Passive crossovers are non-powered and are most commonly used with component systems in-line with the speaker wires located between the amplifier or head/source unit and speakers. They are also used in fullrange speakers. Both two and three way speakers have passive crossovers to separate or block the frequencies for the mid and/or tweeters to ensure the appropriate frequencies are delivered to the respective driver.
 
Active Crossovers


Active crossovers are electronically powered units that are placed in-line with the RCA signal lead between the head unit/source and the amplifier.
They will provide better signal separation and unlike passive crossover there is no power loss.


Crossover Filters


There are three main types of crossover filters.
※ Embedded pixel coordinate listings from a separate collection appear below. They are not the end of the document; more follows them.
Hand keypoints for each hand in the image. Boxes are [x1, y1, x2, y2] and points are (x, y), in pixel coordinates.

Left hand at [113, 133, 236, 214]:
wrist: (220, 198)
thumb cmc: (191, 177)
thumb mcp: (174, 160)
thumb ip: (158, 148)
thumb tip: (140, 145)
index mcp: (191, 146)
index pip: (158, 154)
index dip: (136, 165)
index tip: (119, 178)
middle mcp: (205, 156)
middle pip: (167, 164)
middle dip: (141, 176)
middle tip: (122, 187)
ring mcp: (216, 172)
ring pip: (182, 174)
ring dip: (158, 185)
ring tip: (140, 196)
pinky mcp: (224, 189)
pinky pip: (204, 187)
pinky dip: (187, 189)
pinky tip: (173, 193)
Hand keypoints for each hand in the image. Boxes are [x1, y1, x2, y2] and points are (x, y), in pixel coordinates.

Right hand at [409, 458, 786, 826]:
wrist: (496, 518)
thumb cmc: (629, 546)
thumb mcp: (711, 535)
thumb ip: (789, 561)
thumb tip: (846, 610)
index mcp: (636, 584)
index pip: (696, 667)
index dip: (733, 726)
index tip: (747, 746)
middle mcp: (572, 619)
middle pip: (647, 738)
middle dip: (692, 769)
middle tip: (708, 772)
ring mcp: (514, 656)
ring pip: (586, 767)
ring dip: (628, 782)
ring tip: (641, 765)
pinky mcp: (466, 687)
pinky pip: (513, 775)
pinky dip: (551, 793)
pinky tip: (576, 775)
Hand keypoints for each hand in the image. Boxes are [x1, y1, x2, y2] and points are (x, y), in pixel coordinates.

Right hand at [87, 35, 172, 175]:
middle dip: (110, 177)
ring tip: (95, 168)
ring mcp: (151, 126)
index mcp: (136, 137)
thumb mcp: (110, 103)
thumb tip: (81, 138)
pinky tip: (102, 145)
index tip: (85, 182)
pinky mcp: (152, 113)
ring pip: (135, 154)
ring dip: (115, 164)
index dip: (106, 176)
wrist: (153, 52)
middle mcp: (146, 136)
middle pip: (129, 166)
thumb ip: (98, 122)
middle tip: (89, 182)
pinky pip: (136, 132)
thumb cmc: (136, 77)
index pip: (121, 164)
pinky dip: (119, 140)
High-pass filter, low-pass filter, and a subsonic-filter.
 
High-Pass Crossover


A high pass crossover allows high frequency signals in the 5kHz-20kHz range (generally) to be passed to the speaker/tweeter and the lower frequency signal is blocked.
 
Low-Pass Crossover


A low-pass crossover allows the low frequency signal in the 50Hz-250Hz range (generally) to be passed to the speaker/sub and the higher frequencies are blocked.
 
Subsonic Filter


A subsonic filter is essentially a high-pass crossover which blocks the frequency signal generally from 10Hz-40Hz this signal often contains no music and its removal will improve woofer control and sound quality.